_TASK DETAILS_:
Lines with "transactions": pull these out of the listing below.

*** Opening DATA TO PROCESS ***

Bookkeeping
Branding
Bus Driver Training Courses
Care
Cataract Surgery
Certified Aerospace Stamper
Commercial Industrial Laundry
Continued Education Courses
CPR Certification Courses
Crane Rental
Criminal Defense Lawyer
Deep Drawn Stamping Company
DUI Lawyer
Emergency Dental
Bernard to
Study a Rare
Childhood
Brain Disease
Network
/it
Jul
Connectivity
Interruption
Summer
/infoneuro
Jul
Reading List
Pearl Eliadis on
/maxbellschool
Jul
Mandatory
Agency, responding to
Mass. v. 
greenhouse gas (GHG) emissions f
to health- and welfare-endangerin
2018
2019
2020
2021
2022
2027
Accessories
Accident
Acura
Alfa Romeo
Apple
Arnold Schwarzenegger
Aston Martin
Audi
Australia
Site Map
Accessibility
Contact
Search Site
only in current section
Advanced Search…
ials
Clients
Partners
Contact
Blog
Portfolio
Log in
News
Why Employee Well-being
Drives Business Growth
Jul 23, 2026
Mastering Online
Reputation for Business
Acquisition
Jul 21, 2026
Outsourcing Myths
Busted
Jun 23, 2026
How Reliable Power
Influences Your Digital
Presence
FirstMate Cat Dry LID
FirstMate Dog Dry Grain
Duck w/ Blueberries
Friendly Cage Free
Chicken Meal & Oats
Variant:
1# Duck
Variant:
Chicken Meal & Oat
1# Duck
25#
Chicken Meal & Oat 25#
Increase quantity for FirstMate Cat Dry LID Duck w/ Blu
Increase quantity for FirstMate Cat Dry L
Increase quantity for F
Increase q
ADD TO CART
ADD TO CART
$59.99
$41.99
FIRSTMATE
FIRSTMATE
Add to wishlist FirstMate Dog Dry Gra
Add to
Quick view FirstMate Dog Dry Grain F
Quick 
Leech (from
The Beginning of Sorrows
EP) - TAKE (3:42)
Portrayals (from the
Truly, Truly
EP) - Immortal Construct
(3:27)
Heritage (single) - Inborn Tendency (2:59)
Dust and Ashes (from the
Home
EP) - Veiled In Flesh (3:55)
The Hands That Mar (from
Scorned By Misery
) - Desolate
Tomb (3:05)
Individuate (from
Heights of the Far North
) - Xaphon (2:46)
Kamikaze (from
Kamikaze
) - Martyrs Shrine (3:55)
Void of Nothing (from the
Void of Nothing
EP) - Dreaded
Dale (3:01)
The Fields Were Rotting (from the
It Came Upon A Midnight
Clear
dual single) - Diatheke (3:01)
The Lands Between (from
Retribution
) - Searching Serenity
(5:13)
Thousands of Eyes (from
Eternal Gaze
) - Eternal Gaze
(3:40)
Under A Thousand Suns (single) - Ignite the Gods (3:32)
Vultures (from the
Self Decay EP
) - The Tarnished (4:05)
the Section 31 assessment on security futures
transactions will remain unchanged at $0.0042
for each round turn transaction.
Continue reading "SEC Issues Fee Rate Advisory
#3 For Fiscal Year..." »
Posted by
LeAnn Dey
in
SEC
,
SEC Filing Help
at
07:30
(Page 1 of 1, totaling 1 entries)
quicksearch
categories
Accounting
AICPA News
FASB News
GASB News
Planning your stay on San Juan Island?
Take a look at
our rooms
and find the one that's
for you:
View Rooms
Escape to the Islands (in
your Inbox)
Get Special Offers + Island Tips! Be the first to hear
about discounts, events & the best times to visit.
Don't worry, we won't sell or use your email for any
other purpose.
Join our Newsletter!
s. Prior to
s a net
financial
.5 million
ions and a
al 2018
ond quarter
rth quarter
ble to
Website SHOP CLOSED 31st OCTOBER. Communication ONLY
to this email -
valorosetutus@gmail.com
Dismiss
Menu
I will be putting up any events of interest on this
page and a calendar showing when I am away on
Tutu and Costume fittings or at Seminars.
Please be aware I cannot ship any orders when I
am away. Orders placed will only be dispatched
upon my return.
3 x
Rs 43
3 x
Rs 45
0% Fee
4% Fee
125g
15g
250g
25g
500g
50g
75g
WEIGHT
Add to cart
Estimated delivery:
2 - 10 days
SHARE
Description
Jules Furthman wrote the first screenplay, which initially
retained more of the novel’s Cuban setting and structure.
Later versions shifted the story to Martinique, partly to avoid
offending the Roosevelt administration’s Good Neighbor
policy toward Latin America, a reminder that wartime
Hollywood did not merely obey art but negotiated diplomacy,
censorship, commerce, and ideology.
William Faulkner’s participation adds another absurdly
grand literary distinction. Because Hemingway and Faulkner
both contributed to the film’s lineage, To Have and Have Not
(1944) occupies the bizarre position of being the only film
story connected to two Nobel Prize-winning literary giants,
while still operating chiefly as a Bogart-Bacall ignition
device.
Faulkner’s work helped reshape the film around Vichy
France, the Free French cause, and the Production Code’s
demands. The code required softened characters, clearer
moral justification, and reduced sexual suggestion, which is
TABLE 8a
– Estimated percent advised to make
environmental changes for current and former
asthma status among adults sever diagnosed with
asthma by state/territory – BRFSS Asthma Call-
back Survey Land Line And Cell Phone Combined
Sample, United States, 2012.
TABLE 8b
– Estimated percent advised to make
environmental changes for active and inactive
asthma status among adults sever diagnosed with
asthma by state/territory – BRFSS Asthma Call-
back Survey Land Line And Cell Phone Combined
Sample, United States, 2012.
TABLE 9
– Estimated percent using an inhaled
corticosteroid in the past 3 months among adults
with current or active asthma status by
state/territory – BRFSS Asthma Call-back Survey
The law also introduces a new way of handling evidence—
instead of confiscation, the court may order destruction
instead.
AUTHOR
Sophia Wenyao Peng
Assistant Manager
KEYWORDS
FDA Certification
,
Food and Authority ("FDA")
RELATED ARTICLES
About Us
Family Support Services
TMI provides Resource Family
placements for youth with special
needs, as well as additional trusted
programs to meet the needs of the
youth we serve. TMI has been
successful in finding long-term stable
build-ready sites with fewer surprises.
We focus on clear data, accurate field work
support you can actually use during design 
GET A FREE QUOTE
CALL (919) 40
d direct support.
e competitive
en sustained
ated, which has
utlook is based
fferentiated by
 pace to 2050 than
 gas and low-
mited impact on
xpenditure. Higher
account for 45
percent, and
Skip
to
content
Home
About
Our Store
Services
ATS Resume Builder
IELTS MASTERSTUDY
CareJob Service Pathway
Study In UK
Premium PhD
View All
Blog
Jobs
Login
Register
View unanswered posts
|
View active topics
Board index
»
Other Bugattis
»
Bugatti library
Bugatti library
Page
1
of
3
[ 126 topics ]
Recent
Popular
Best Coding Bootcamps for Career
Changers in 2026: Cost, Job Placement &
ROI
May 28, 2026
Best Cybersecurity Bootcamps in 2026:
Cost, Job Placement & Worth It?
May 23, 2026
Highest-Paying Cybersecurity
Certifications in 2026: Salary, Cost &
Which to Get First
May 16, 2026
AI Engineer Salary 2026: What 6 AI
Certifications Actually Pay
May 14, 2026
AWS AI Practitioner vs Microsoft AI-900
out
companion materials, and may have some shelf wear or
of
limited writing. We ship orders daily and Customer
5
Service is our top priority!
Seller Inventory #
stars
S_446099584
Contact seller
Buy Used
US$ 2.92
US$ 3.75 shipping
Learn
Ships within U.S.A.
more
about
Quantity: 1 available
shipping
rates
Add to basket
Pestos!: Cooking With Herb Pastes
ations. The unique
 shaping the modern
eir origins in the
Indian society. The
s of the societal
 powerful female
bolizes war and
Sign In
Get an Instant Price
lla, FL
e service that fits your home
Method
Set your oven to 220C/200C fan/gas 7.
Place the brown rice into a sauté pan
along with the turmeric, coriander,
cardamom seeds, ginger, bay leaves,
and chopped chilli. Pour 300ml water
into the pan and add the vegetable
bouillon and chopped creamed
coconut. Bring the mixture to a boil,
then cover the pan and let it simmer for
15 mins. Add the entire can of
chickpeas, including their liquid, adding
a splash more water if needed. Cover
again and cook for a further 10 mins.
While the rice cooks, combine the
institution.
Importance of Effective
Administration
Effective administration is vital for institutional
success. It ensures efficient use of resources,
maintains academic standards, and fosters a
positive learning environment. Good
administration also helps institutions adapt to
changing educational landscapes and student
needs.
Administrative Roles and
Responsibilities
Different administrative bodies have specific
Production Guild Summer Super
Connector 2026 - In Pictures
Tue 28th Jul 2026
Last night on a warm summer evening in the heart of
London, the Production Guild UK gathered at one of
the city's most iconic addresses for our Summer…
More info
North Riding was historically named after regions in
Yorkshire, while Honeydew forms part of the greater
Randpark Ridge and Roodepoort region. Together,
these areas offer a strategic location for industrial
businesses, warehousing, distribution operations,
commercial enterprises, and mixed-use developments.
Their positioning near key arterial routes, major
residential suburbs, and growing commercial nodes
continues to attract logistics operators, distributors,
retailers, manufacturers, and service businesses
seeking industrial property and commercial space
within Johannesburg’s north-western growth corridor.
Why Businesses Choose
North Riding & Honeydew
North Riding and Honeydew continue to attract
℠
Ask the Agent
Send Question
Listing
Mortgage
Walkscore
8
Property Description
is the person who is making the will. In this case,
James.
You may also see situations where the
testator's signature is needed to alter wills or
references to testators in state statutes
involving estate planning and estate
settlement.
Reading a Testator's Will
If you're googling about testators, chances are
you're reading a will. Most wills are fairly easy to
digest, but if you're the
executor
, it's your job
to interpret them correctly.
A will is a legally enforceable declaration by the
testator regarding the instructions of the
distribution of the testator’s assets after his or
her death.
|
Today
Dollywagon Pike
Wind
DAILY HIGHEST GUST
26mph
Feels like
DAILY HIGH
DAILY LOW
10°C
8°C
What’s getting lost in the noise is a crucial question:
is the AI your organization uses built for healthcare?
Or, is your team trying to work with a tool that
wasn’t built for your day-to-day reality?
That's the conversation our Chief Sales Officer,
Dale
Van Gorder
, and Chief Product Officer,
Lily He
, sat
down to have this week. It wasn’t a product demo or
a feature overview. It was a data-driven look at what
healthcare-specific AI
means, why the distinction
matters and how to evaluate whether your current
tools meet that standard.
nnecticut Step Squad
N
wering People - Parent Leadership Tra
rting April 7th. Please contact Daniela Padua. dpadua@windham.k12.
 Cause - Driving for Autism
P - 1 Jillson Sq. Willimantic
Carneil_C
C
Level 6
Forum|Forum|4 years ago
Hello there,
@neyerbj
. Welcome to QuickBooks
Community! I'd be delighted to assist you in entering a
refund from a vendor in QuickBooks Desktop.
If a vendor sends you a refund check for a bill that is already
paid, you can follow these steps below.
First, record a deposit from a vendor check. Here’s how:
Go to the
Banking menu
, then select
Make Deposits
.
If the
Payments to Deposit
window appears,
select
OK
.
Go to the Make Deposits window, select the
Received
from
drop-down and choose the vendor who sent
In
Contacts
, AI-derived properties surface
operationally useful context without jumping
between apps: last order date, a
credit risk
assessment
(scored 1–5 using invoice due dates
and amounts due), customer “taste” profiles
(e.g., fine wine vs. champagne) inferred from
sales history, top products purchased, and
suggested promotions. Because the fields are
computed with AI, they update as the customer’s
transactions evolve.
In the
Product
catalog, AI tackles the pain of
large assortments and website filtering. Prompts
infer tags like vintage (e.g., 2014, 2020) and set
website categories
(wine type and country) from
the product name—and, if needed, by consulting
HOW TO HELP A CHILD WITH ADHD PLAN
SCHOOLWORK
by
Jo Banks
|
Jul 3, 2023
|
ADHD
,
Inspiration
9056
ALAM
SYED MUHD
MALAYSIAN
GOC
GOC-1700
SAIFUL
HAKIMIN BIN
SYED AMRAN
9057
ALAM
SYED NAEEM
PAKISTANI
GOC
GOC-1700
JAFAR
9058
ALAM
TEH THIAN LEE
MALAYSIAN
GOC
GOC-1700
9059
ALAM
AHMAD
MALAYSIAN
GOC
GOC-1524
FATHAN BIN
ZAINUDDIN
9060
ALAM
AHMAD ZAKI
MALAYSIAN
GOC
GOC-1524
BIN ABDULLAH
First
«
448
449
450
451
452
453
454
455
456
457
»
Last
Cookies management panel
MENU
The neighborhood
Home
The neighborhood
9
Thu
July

*** Closing DATA TO PROCESS ***

_EXPECTED ANSWER_:
transactions will remain unchanged at $0.0042
transactions evolve.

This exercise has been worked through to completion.